Inside Lee Price’s photo-story that explores queer Freetown

House of Kings and Queens’ is set to display at the Humber Street Gallery in Pier Street, imaging the daily life of a secret LGBT+ community.

Queer spaces that offer protection and safety were few and far between back in 60s London, let alone in Africa. Freetown, a port city and the capital of Sierra Leone, West Africa, is known for its breezy beaches but not so much for its persecution of LGBT+ individuals.

Launching as part of the Hull UK City of Culture 2017’s LGBT50 programme, international documentary photographer Lee Price was commissioned by Hull 2017 to create a unique photo-story that explores what it means to be queer in Freetown. Launching Thursday 27th July, it marks the fiftieth anniversary of the Sexual Offences Act 1967 that decriminalised homosexual acts in private between two men in England and Wales.

Freetown, Hull’s sister city, imposes a maximum sentence of life imprisonment to those found engaging in homosexual acts. Gay people find their bodies accommodating harassment, eviction, and secrecy. Passing through the pavement, some LGBT+ people must hide who they are to live in safety. To survive the day-to-day.

Whilst Freetown is particularly ‘free’, within its heart lives a young transgender woman. Her house has become a sanctuary for the local LGBT community. The ‘House of Kings and Queens’ provides folks a space to live freely and surrounded by acceptance and liberation.

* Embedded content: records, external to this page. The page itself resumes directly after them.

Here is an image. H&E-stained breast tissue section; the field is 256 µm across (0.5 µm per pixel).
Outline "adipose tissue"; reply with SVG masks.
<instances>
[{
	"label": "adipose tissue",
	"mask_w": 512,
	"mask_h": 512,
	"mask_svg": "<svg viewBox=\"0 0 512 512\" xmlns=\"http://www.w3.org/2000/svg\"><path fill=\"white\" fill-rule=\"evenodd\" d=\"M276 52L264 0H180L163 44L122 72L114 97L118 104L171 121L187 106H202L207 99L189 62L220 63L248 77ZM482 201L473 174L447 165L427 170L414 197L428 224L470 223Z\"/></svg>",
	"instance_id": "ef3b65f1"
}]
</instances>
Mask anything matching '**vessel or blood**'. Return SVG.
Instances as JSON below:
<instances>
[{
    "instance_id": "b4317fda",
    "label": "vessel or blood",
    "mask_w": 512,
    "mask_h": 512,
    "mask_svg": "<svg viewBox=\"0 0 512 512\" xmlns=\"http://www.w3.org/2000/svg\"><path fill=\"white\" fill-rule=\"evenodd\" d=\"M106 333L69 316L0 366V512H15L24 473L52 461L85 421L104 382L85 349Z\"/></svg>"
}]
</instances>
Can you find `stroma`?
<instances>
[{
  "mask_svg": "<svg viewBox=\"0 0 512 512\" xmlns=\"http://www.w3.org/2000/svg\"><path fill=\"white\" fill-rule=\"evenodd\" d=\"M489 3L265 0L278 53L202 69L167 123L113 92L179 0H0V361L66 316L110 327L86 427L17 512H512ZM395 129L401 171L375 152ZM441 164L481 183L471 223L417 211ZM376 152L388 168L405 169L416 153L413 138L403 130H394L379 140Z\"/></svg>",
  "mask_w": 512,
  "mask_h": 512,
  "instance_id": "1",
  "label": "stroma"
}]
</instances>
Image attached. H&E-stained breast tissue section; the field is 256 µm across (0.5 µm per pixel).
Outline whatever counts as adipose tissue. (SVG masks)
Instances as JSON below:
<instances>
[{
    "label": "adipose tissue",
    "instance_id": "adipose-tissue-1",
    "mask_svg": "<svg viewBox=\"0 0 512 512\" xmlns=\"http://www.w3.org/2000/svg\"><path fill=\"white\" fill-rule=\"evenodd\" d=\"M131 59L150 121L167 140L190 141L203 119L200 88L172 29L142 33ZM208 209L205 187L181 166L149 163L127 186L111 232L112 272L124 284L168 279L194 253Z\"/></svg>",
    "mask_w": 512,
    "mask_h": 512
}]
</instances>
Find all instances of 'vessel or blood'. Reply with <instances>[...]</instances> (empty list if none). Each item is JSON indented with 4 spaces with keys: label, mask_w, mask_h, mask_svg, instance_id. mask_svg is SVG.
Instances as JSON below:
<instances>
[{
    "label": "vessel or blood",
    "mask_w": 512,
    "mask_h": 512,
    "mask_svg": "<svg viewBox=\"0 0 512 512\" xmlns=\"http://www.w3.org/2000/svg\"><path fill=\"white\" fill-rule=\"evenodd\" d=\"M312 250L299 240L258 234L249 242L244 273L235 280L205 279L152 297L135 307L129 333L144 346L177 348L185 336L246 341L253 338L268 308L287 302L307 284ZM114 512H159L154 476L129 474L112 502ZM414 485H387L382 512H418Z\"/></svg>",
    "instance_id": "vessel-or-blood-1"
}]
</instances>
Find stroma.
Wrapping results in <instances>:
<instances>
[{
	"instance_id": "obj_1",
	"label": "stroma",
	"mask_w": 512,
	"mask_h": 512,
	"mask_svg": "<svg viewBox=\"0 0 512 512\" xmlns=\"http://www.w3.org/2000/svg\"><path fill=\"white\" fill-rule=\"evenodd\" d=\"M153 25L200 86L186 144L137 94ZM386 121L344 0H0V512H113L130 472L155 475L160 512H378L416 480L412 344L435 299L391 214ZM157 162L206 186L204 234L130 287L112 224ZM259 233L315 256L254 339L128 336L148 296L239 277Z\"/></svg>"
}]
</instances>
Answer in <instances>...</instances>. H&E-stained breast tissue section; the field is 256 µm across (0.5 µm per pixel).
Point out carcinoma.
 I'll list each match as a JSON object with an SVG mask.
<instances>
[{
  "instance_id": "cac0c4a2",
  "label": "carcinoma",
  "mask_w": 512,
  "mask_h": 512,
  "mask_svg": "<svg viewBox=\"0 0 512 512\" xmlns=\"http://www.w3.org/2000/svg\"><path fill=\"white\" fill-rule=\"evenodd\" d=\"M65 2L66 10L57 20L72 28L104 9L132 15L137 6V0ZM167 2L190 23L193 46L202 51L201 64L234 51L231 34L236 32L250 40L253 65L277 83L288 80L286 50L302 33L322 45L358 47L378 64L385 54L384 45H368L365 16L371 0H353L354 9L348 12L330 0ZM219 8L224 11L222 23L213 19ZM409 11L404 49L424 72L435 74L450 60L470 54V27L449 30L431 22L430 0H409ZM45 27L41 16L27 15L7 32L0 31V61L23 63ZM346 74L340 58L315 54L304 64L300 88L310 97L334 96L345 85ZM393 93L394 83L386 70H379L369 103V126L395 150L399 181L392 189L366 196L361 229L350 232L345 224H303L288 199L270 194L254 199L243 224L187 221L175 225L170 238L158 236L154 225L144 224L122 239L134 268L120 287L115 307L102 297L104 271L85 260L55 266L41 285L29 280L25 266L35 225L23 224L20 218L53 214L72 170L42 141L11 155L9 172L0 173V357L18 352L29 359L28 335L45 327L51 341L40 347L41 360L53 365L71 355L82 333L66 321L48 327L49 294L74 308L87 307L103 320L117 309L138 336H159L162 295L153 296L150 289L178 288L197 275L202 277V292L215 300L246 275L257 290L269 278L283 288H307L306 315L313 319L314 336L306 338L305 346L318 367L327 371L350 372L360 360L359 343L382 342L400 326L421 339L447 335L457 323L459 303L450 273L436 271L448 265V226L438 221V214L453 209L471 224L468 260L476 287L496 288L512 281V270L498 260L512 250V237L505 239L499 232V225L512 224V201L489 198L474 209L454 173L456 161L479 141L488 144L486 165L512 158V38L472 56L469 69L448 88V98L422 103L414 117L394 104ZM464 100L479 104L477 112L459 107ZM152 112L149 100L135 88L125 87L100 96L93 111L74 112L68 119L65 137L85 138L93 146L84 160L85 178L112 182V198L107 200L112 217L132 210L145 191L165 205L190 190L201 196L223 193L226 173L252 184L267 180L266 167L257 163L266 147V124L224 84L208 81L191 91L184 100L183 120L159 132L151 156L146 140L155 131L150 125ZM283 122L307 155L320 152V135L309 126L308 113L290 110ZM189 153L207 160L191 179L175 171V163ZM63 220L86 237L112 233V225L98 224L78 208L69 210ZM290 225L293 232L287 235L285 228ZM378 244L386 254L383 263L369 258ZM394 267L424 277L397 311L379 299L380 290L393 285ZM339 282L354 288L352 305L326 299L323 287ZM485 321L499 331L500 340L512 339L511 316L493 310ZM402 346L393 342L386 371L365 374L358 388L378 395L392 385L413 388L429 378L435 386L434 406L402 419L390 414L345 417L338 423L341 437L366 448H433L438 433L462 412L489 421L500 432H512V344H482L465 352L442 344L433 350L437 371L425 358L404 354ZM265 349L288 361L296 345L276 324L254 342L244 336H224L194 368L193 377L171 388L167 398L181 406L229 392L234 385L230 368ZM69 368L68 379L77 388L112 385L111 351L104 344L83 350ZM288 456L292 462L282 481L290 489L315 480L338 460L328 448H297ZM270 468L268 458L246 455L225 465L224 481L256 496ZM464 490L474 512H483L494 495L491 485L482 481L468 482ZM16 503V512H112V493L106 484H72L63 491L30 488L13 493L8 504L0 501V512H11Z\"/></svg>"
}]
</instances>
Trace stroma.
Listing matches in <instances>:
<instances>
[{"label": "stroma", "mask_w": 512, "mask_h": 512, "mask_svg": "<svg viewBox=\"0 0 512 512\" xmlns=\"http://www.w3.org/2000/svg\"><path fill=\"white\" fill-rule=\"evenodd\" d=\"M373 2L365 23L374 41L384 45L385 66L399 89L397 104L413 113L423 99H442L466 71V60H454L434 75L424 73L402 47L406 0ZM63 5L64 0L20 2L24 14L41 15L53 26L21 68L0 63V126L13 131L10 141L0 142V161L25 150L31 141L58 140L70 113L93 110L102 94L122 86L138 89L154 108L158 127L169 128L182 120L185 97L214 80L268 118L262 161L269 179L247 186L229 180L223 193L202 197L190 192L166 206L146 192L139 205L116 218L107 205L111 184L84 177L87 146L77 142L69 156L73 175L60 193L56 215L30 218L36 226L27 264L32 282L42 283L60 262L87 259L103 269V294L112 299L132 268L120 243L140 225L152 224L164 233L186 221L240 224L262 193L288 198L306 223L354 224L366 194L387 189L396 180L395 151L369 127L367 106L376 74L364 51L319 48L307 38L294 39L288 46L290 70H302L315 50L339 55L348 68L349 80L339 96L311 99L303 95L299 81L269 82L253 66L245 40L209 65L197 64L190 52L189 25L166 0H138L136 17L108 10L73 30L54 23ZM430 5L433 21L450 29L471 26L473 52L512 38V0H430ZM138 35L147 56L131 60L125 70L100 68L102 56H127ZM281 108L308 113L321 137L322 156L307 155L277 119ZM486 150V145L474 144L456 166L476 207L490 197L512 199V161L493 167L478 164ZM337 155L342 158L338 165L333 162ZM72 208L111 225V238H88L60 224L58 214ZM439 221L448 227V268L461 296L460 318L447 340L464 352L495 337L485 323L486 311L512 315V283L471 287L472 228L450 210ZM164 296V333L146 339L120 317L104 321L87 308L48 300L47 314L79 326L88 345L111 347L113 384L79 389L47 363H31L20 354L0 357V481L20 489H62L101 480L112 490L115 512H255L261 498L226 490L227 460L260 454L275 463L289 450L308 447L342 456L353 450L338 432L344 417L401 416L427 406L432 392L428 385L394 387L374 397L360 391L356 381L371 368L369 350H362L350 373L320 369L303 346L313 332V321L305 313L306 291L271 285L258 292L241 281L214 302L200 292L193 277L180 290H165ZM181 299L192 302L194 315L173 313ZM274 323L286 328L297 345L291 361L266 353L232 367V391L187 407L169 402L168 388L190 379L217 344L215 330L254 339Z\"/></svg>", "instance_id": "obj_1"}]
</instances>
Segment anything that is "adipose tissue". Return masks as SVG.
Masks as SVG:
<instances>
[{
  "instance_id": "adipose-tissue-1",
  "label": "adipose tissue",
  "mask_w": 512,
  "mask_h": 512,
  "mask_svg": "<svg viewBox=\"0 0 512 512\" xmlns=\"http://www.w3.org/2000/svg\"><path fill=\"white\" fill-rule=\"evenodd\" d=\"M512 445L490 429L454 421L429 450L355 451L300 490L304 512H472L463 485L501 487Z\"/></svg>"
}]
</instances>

The photographs capture the liminal lives of the LGBT+ people who call Freetown their home. When we look at photographs, we are dealing with pictures that actively assert the evidence of what they show, but do not allow us to gain further insights. What Price’s photographs do is silently convey their subjects as expressive beings: colourful, full of life, and alive. Yet, the language of these photographs is stuttered by the restrictive environment they were captured in.

Marking the anniversary year of homosexual decriminalisation, the photographs remain an important reminder of the progress that still remains for international gay rights. Through the dim walls and the vivid objects that decorate the house, the Kings and Queens of Sierra Leone demonstrate the defiance and perseverance of the LGBT+ community.

House of Kings and Queens will be on display at Humber Street Gallery’s gallery four in Pier Street from Thursday 27th July until Sunday 24th September.